The angle between two vectors is an important concept in vector mathematics. It is described by the formula for the dot product in terms of the angle \( \theta \), which is \( \vec{a} \cdot \vec{b} = \|\vec{a}\| \|\vec{b}\| \cos \theta \). This formula means the dot product is the product of the magnitudes of the two vectors and the cosine of the angle between them.
To find the angle, rearrange the formula as follows:

• Calculate the dot product of the vectors.
• Divide by the product of the magnitudes of the vectors.
• Use the arccos function to find the angle \( \theta \).

When vectors are collinear but point in opposite directions, like in this example with \( \vec{a} \) and \( \vec{c} \), the angle between them is \( \pi \) radians (180 degrees). This is because the dot product will be negative, leading to a cosine of \(-1\).

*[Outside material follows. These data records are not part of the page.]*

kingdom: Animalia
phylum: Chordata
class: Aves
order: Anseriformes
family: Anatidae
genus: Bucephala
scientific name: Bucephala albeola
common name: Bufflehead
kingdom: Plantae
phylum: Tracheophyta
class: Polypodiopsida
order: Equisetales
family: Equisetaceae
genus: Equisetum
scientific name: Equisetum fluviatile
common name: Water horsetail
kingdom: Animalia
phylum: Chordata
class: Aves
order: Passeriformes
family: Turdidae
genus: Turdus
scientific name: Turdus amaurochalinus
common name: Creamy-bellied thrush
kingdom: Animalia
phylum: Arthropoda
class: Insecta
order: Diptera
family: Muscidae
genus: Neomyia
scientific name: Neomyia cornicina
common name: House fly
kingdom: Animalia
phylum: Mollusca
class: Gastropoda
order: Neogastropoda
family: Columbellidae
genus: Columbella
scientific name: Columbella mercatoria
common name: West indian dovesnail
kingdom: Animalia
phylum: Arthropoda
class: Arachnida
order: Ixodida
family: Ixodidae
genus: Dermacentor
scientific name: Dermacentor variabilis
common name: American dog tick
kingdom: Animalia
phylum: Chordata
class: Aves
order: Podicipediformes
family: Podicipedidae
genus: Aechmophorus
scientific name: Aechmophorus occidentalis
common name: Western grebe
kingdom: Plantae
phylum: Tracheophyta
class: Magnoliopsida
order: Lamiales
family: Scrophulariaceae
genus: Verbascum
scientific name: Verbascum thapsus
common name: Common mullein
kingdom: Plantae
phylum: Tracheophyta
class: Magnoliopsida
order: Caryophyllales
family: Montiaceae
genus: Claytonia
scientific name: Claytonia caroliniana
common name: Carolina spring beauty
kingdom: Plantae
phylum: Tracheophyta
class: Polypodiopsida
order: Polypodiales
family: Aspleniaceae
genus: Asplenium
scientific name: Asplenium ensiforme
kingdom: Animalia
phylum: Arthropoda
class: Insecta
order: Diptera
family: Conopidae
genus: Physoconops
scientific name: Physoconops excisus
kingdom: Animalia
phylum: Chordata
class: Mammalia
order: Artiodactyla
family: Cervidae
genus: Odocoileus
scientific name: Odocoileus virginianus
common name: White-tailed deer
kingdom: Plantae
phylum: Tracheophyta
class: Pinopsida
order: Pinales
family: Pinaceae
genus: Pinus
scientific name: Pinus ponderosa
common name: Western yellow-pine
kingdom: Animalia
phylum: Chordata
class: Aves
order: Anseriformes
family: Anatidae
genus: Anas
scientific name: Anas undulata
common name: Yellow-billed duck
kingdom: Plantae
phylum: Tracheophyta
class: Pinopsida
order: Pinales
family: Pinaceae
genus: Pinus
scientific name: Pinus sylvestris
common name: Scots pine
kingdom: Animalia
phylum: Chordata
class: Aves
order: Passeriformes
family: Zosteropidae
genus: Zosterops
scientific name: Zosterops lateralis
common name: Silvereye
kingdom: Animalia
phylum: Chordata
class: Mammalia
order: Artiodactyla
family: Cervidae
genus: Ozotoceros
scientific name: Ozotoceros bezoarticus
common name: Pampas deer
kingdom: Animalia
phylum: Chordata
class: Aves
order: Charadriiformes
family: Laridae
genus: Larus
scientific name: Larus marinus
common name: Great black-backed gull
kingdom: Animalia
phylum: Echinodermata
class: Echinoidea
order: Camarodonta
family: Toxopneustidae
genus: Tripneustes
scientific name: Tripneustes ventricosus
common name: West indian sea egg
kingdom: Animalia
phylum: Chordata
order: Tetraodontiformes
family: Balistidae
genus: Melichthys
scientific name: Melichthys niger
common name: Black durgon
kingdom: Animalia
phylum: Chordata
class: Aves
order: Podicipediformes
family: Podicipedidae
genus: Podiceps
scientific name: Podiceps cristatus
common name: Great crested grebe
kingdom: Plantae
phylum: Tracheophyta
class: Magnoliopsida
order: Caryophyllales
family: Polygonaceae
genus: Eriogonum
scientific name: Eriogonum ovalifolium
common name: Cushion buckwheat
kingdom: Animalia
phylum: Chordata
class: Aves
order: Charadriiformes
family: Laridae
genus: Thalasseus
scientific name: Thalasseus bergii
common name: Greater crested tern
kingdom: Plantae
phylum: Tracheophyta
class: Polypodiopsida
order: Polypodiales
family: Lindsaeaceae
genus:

Vectors are collinear when they lie on the same line or are parallel to each other. This means one vector is a scalar multiple of the other. Here, \( \vec{a} \) and \( \vec{c} \) are collinear with \( \vec{b} \) because both are scaled versions of \( \vec{b} \):\( \vec{a} = 8 \vec{b} \) and \( \vec{c} = -7 \vec{b} \).
This relation shows:

• \( \vec{a} \) extends in the same direction as \( \vec{b} \), but is 8 times its magnitude.
• \( \vec{c} \) extends in the opposite direction as \( \vec{b} \), but is 7 times its magnitude.

Collinear vectors are simpler to work with because their directions are either the same or directly opposite, making calculations straightforward.

The dot product is a measure of how much two vectors "point" in the same direction. It is calculated by multiplying the corresponding components of the two vectors and then summing those products. For example, the dot product formula is \( \vec{a} \cdot \vec{b} = a_1b_1 + a_2b_2 + a_3b_3 \) for 3D vectors.
In this problem, because both \( \vec{a} \) and \( \vec{c} \) are defined in terms of \( \vec{b} \), their dot product simplifies to \( \vec{a} \cdot \vec{c} = (8 \vec{b}) \cdot (-7 \vec{b}) = -56 (\vec{b} \cdot \vec{b}) \).
Here, the negative sign indicates the opposite directions of \( \vec{a} \) and \( \vec{c} \), and \( \vec{b} \cdot \vec{b} \) is simply the magnitude of \( \vec{b} \) squared.

The magnitude of a vector, also known as its length or norm, is indicated by the symbols \( \|\vec{a}\| \). It quantifies the size of the vector without considering its direction.
For a vector \( \vec{v} = \langle v_1, v_2, v_3 \rangle \), its magnitude is calculated using the formula:

• \( \|\vec{v}\| = \sqrt{v_1^2 + v_2^2 + v_3^2} \)

In the given situation, even though we didn't compute specific magnitudes, knowing their values helps when understanding the formula for the dot product, where \( \vec{a} \cdot \vec{c} = \|\vec{a}\| \|\vec{c}\| \cos \theta \).
Recognizing vector magnitudes allows you to better analyze the properties and relationships between vectors.

Scalar multiplication involves multiplying a vector by a scalar (a real number), which scales the magnitude of the vector while preserving its direction (or reversing it if the scalar is negative).
For a vector \( \vec{v} = \langle v_1, v_2, v_3 \rangle \), and a scalar \( k \), the scalar multiplication is:

• \( k \vec{v} = \langle kv_1, kv_2, kv_3 \rangle \)

In the exercise, \( \vec{a} = 8 \vec{b} \) and \( \vec{c} = -7 \vec{b} \) demonstrate scalar multiplication. This operation results in vectors that are longer or shorter than the original based on the scalar’s value. It's a fundamental concept in vector algebra, showing how vectors can be manipulated to form new vectors.